La cultura y el deporte también son campos fértiles para el surgimiento de personajes que
puedan ocupar tan privilegiados pedestales, si bien muchas veces la devoción de las multitudes tiende a la indulgencia con sus yerros, perfectamente humanos. En el ámbito artístico, Alfredo Espino, Salarrué y Claudia Lars son una tríada sólida de autores clásicos salvadoreños que bien podrían representarnos, por cuanto supieron entender y plasmar con singular estilo y depurada técnica la esencia de nuestra tierra y nuestra gente; pese a ello, lo cierto es que no son tan conocidos por las mayorías populares y su trascendencia tampoco llega a ser un claro referente ante la mirada del extranjero.
En cambio, en la cancha futbolera sí tenemos
a uno que fue, es y será admirado por generaciones, reconocido por propios y extraños, nuestro genio y figura: el Mágico González.
La política es, seguramente, el campo menos prolífico para aportar nombres que lleguen a convertirse en símbolos merecedores de respeto y admiración, pese a los intentos
de sus partidarios por hacerles monumentos (muchos de los cuales con el paso de los años acaban siendo ignorados, despreciados
y hasta demolidos).
Tristemente, en casi dos siglos de vida republicana, lo que hemos tenido —y en abundancia— no son políticos ilustres, sino todo lo contrario, a tal grado que elaborar una lista del oprobio es tan fácil como nombrar, en orden cronológico inverso a los expresidentes de la república: prófugos, refugiados, procesados, encarcelados, señalados y repudiados por el pueblo.

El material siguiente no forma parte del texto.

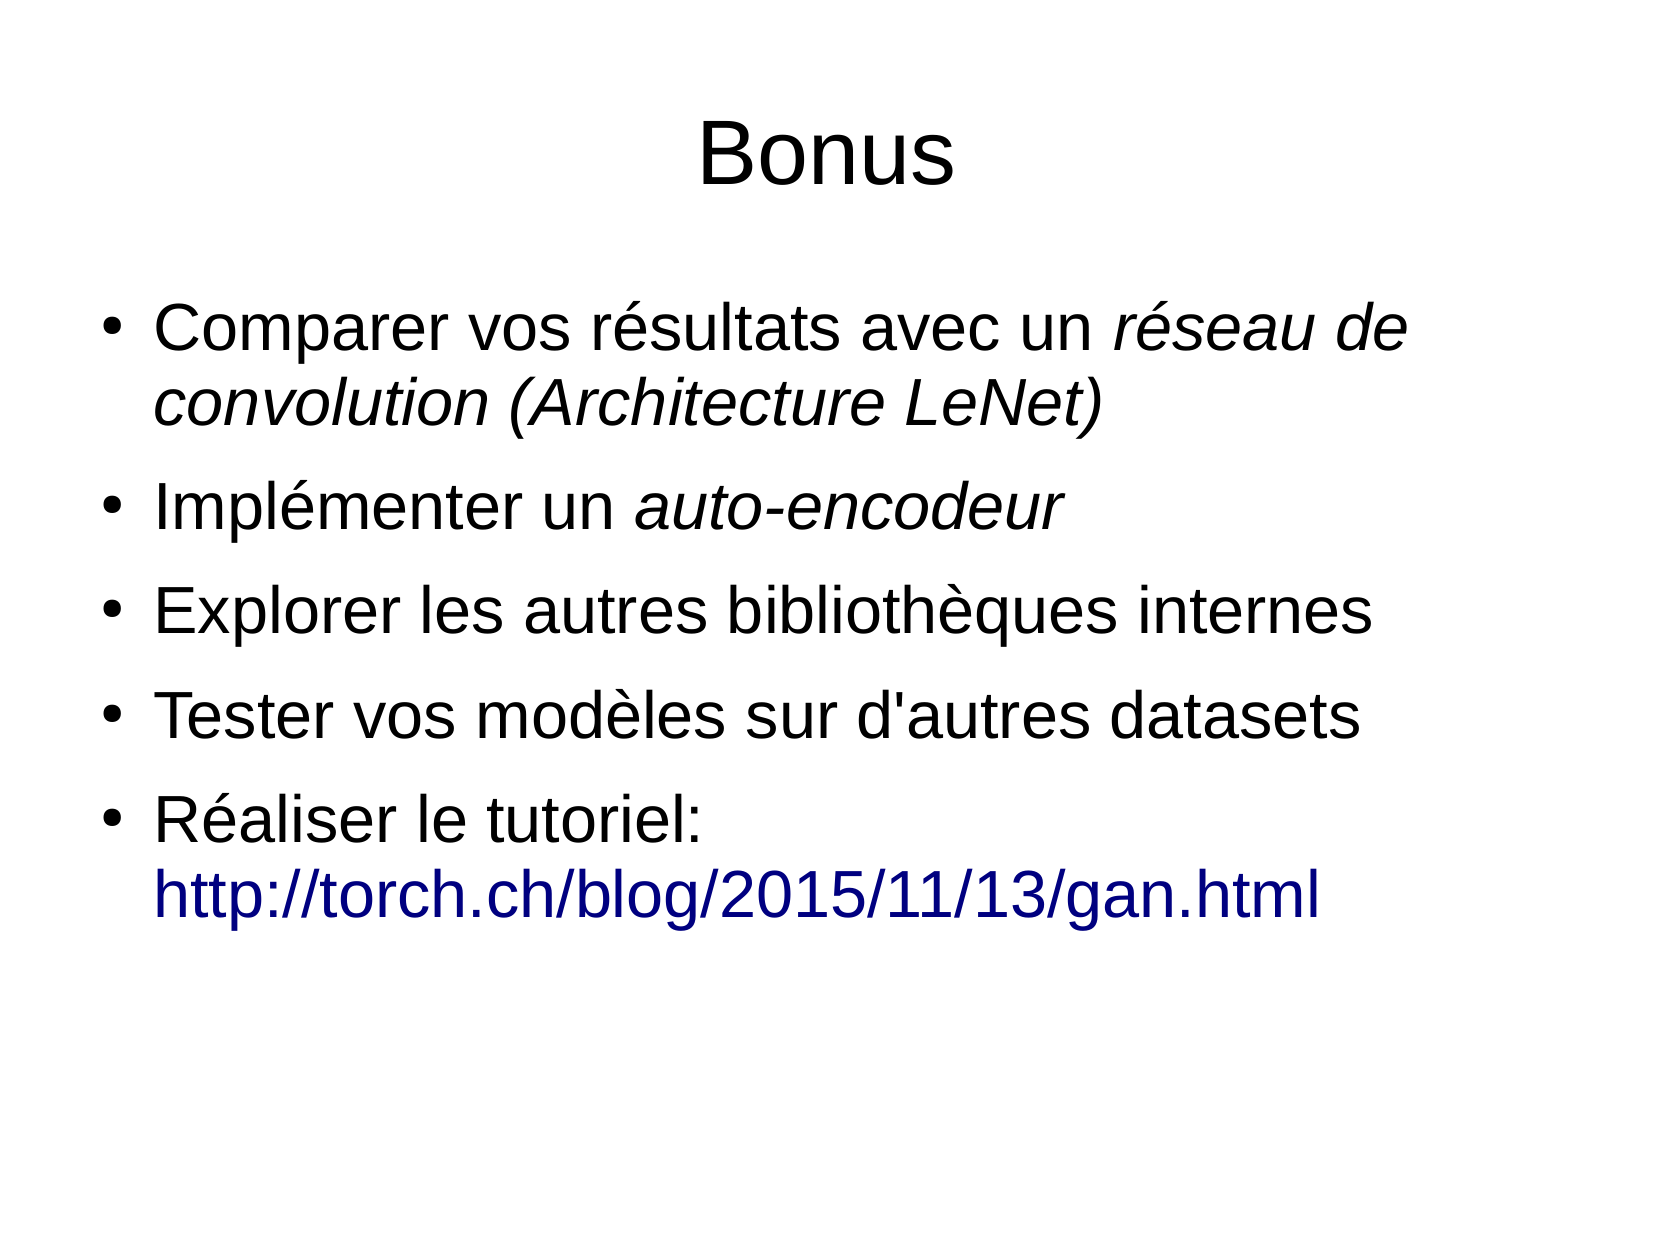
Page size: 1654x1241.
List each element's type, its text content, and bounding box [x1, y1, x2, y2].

En este ámbito cabe comentar lo siguiente: en atención su indiscutible popularidad e impacto mediático dentro y fuera del país muchos mencionan la posibilidad que el presidente Bukele sea recordado de manera distinta a la de sus predecesores; sin embargo, ese veredicto solamente lo dará el tiempo, pasadas un par de décadas después de finalizar su gestión.

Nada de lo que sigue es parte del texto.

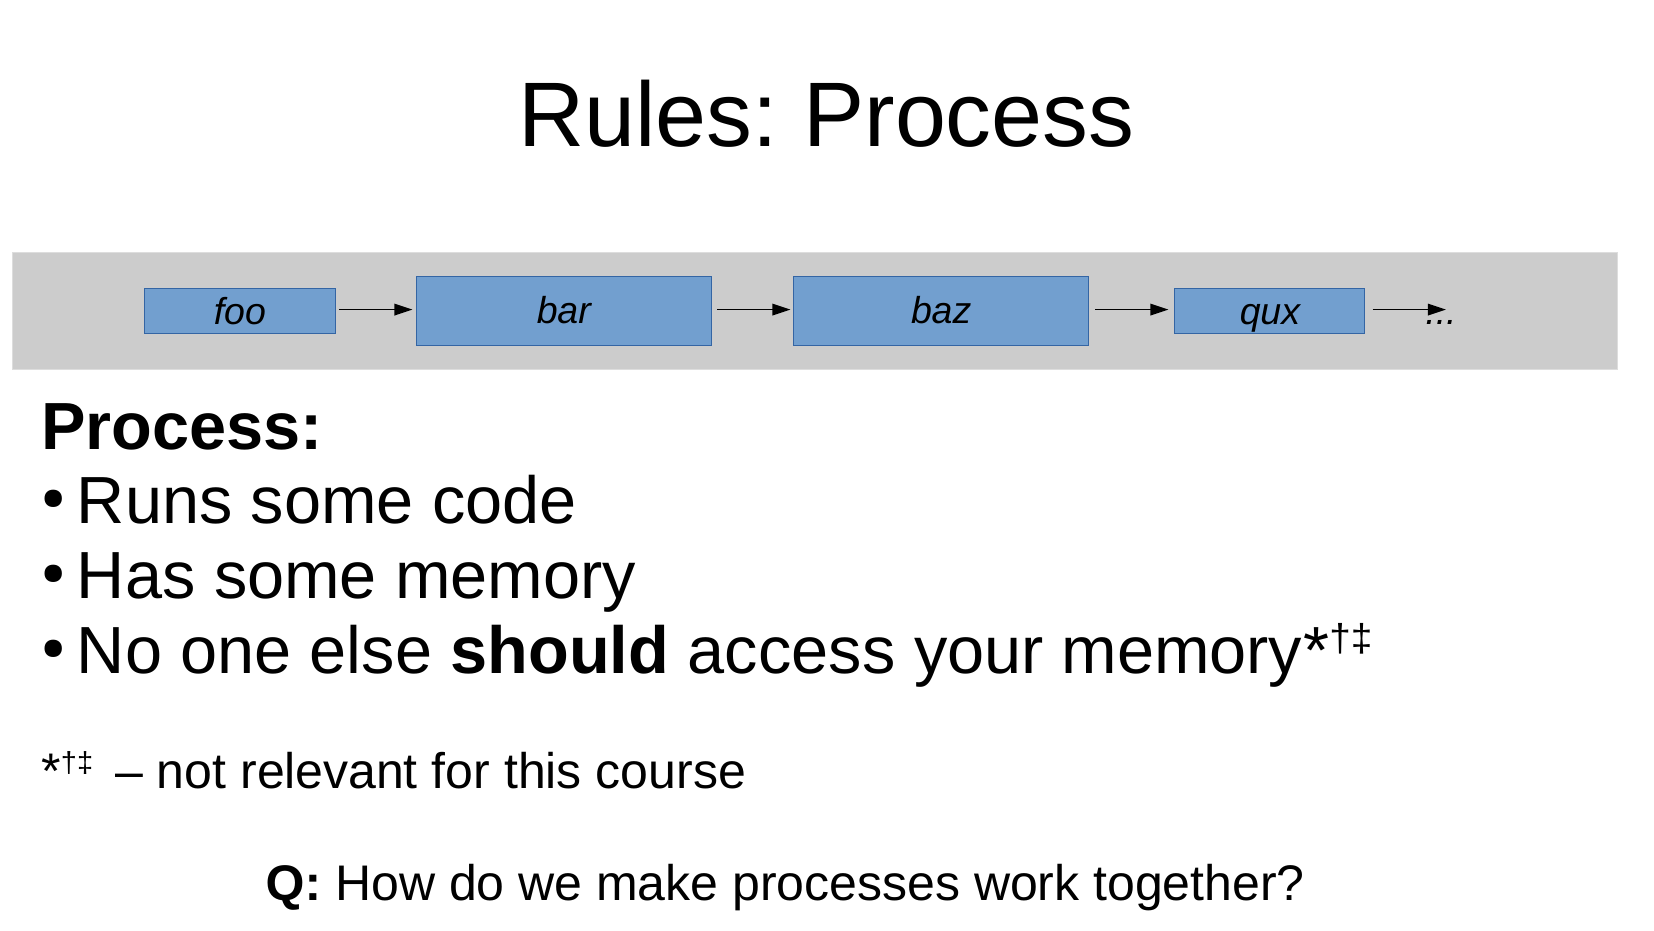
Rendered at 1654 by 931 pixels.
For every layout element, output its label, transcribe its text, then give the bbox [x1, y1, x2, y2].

text_box foo [144, 288, 336, 334]
text_box [12, 252, 1618, 370]
text_box bar [416, 276, 712, 346]
text_box baz [793, 276, 1089, 346]
subtitle Process: Runs some code Has some memory No one else should access your memory*†‡ *†‡ – not relevant for this course Q: How do we make processes work together? [41, 388, 1530, 911]
text_box ... [1410, 282, 1603, 340]
text_box qux [1174, 288, 1365, 334]
title Rules: Process [82, 37, 1571, 193]
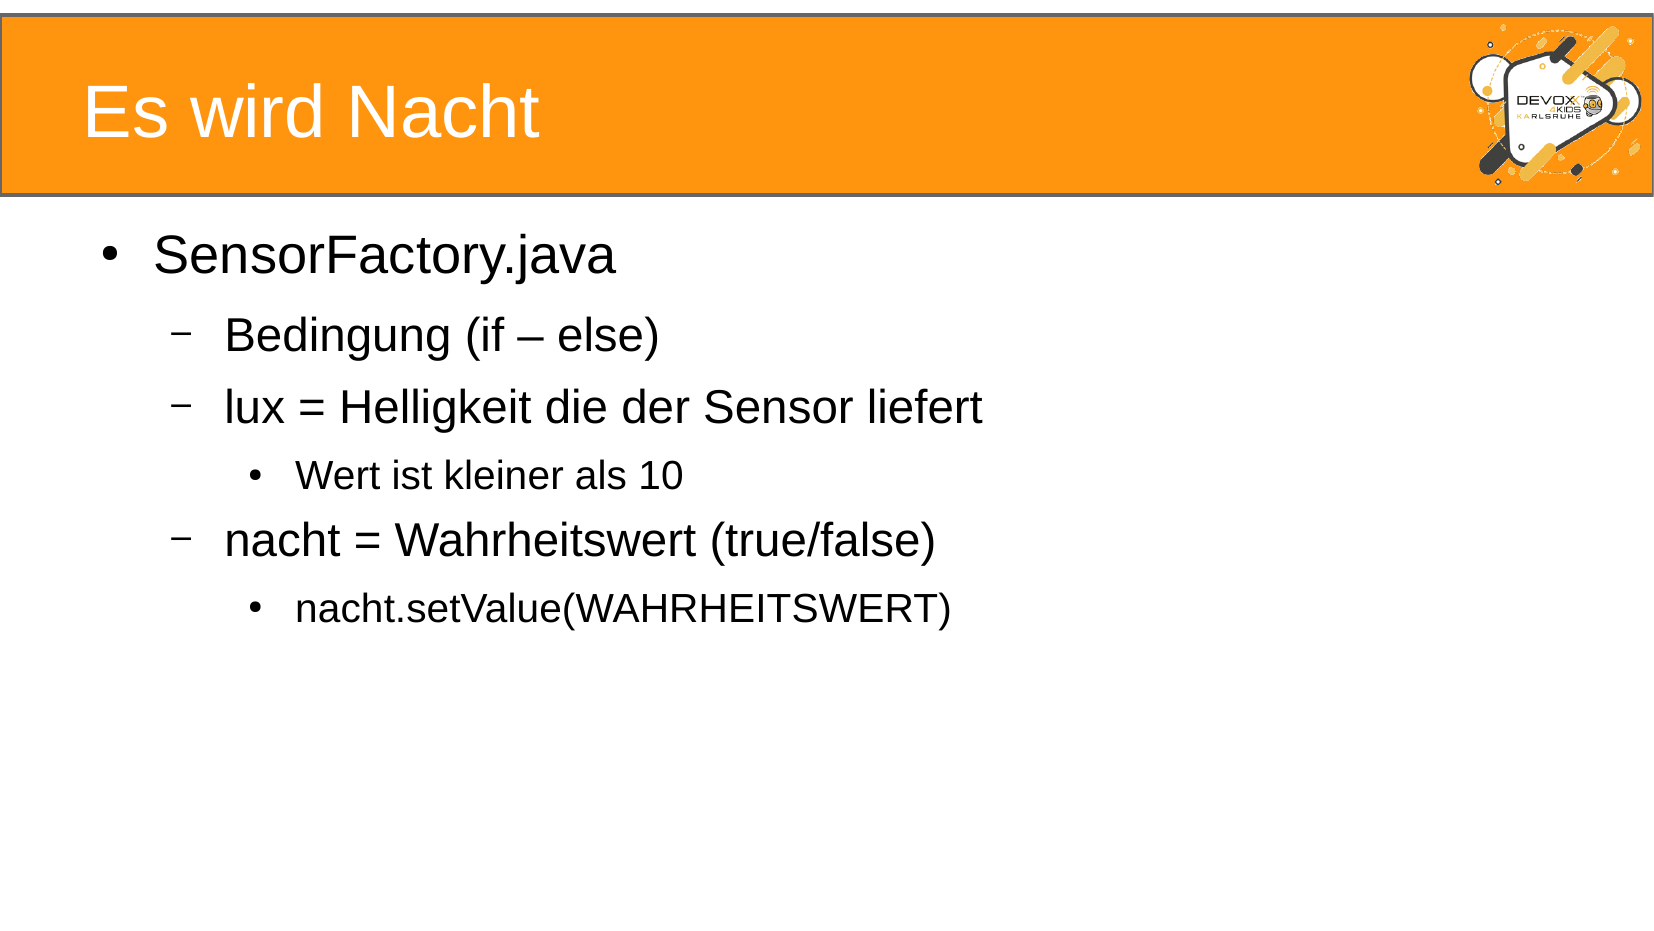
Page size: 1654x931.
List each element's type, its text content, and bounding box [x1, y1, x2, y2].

title Es wird Nacht [82, 35, 1235, 189]
picture [1455, 14, 1654, 195]
list SensorFactory.java Bedingung (if – else) lux = Helligkeit die der Sensor liefert Wert ist kleiner als 10 nacht = Wahrheitswert (true/false) nacht.setValue(WAHRHEITSWERT) [82, 224, 1571, 764]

En suma, los símbolos que fortalecen la
nacionalidad son importantes no solo por lo
que unifican e identifican, sino por los sentimientos de pertenencia y compromiso que pueden inspirar en cada una de las personas, dándole sentido y trascendencia al trabajo diario, teniendo la certeza que ese esfuerzo vale la pena y nos hace partícipes de la tarea colectiva para dejar un mejor legado del que recibimos.